The replacement hospital will be seven stories and 295,000 square feet; it will open with 56 beds but is built for 112 beds. The top two floors are shell space and will be built in the couple years following the opening. Marietta, Ga.-based CDH Partners Inc. is the architect on the project.
“The job is a fast-track project, and started before design was complete,” said Reed Weigle, senior project manager with Brasfield & Gorrie. “It’s really been a team effort between the owner, design team, and all contractors to keep up with construction, but it’s gone well and the project is on schedule.”
Perhaps the biggest design element — and therefore the biggest challenge — was building the hospital to be reliant on geothermal energy. The site required 209 geothermal, 400-feet deep wells. The total system of geothermal system piping is about 38 miles long. The construction team completed geothermal drilling on the facility in November 2012.
“The geothermal system is a first for everybody on the team,” Weigle said. “A typical hospital will have more equipment to heat and cool the building, including cooling towers located outside that aren’t attractive. The geothermal system is a closed system so you don’t lose any water. It uses cool temperatures from the ground to adjust the temperature of the water to cool and heat the building instead of large chillers, boilers and cooling towers.”

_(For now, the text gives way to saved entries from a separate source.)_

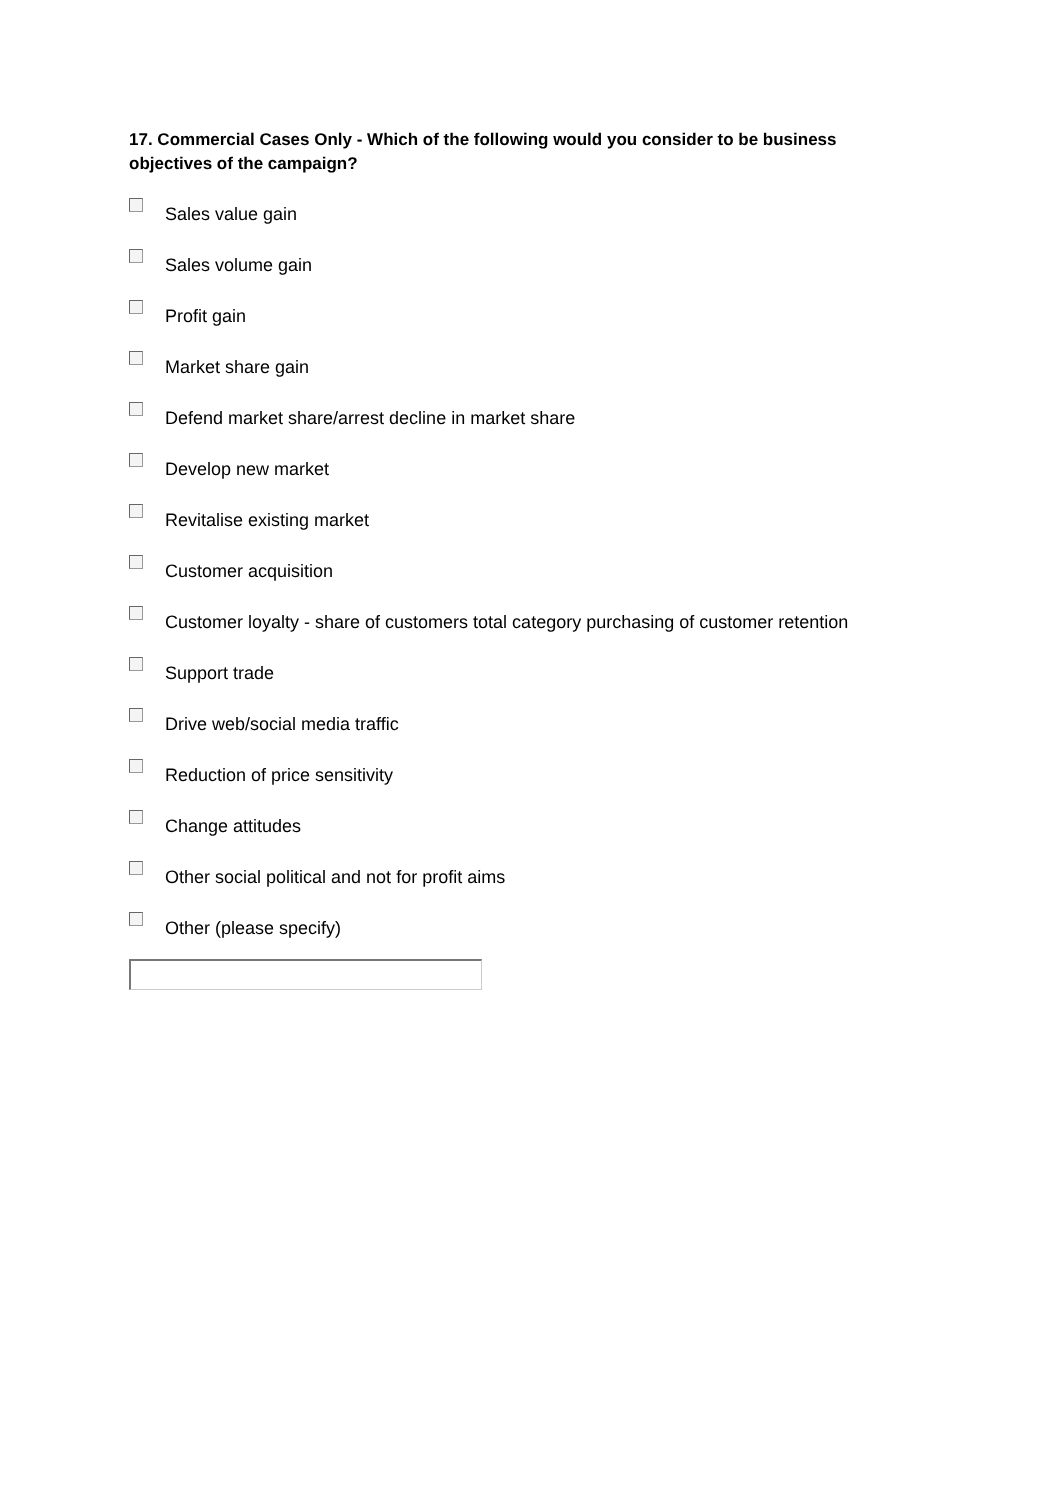17. Commercial Cases Only - Which of the following would you consider to be business objectives of the campaign?
Sales value gain
Sales volume gain
Profit gain
Market share gain
Defend market share/arrest decline in market share
Develop new market
Revitalise existing market
Customer acquisition
Customer loyalty - share of customers total category purchasing of customer retention
Support trade
Drive web/social media traffic
Reduction of price sensitivity
Change attitudes
Other social political and not for profit aims
Other (please specify)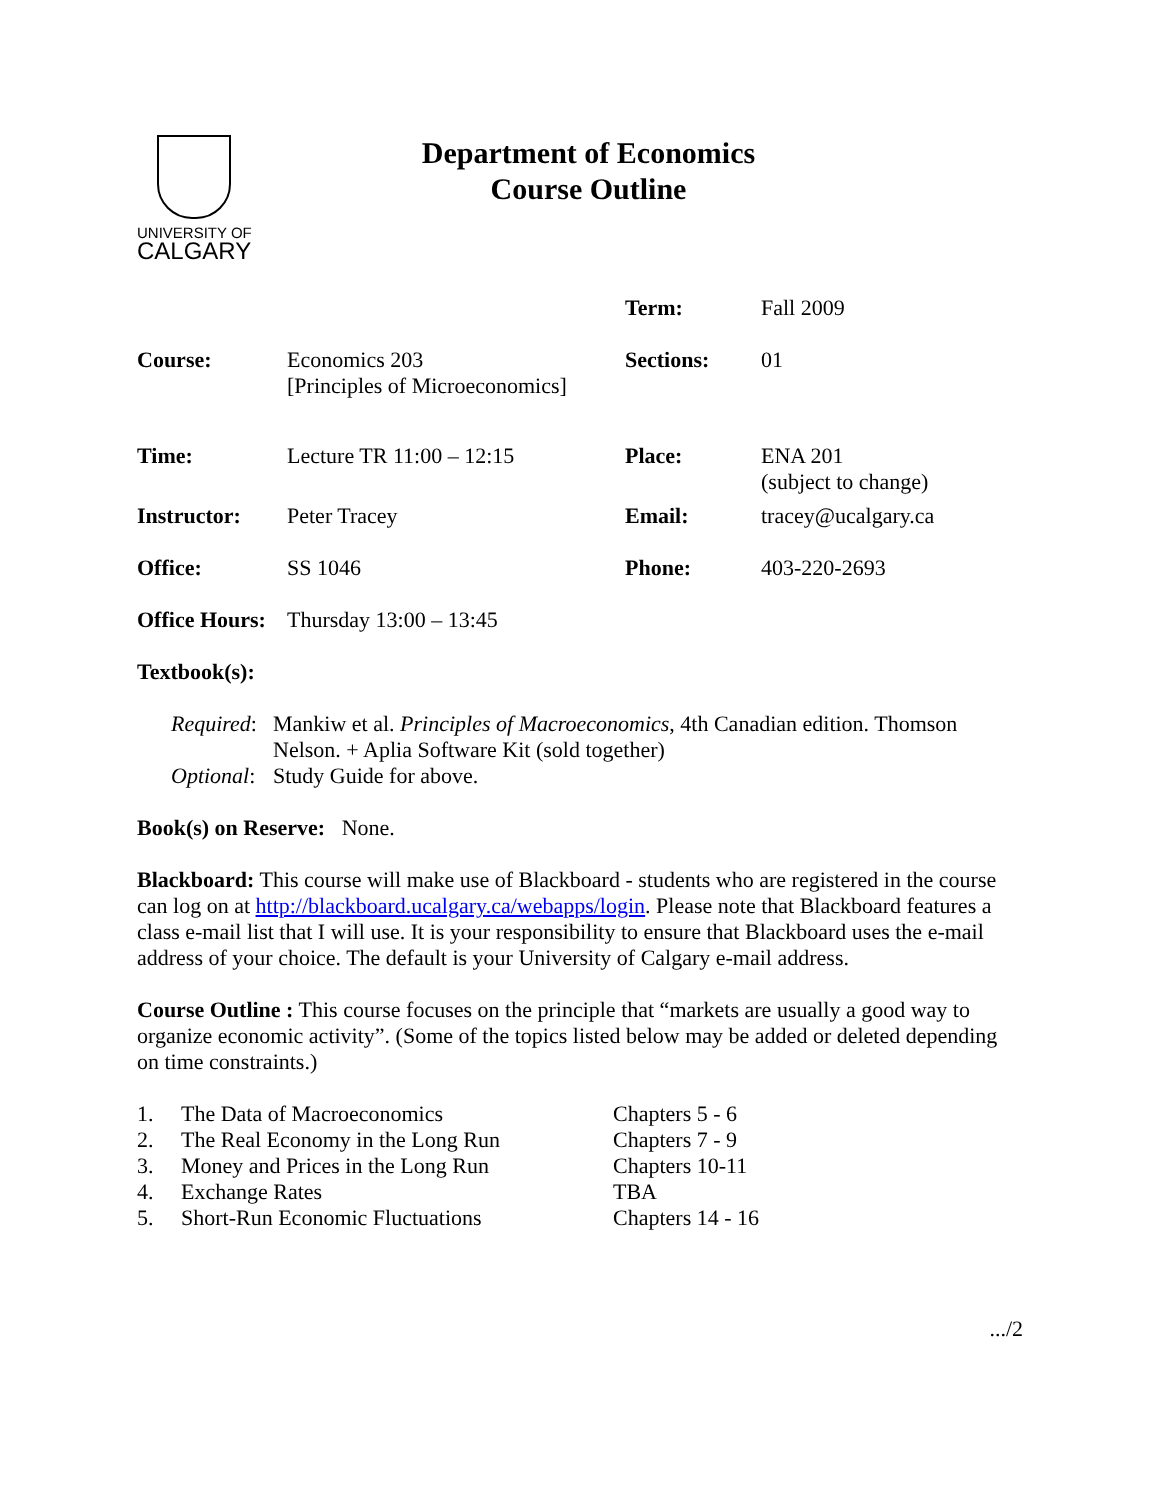UNIVERSITY OF
CALGARY
Department of Economics
Course Outline
| | | Term: | Fall 2009 |
| Course: | Economics 203 [Principles of Microeconomics] | Sections: | 01 |
| Time: | Lecture TR 11:00 – 12:15 | Place: | ENA 201 (subject to change) |
| Instructor: | Peter Tracey | Email: | tracey@ucalgary.ca |
| Office: | SS 1046 | Phone: | 403-220-2693 |
| Office Hours: | Thursday 13:00 – 13:45 | | |
Textbook(s):
| Required : | Mankiw et al. Principles of Macroeconomics , 4th Canadian edition. Thomson Nelson. + Aplia Software Kit (sold together) |
| Optional : | Study Guide for above. |
Book(s) on Reserve: None.
Blackboard: This course will make use of Blackboard - students who are registered in the course can log on at http://blackboard.ucalgary.ca/webapps/login. Please note that Blackboard features a class e-mail list that I will use. It is your responsibility to ensure that Blackboard uses the e-mail address of your choice. The default is your University of Calgary e-mail address.
Course Outline : This course focuses on the principle that “markets are usually a good way to organize economic activity”. (Some of the topics listed below may be added or deleted depending on time constraints.)
| 1. | The Data of Macroeconomics | Chapters 5 - 6 |
| 2. | The Real Economy in the Long Run | Chapters 7 - 9 |
| 3. | Money and Prices in the Long Run | Chapters 10-11 |
| 4. | Exchange Rates | TBA |
| 5. | Short-Run Economic Fluctuations | Chapters 14 - 16 |
.../2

The design includes glass and a lot of natural light, with a center atrium that has more than 22,000 square feet of glass, as well as 30,000 square feet of radiant floor piping, which Weigle described as pipes that contain water within the slab that heats or cools the floor to condition the air. This allows the hospital to avoid wasting money on energy to heat and cool unoccupied spaces. “The radiant floor piping just radiates off the floor and conditions the space where people are,” he said.
The project was completely designed in 3-D, allowing mechanical, electrical and plumbing work to be prefabricated, which reduces the amount of manpower and waste on site. “Our curtain wall designer designed in 3-D, and it was a first for them,” Weigle said. “It was a significant help to the project to coordinate the location of steel.”
While there’s still work to be done, Weigle said that he’s learned a lot about the process of incorporating a geothermal system, especially the testing required and making sure all the checks and balances are in place. Planning and scheduling for geothermal and how the site is used are critical in the early stages. For instance, approximately 100 geothermal wells are underneath the parking deck, which created scheduling and sequencing challenges with construction.
The hospital is part of the Pebble Project, a collaborative in which forward-thinking health care organizations, architects, designers and industry partners work together to identify designs and solution that measure patient improvement. Therefore, it will serve as a research facility for members of the organization to come in and review the design.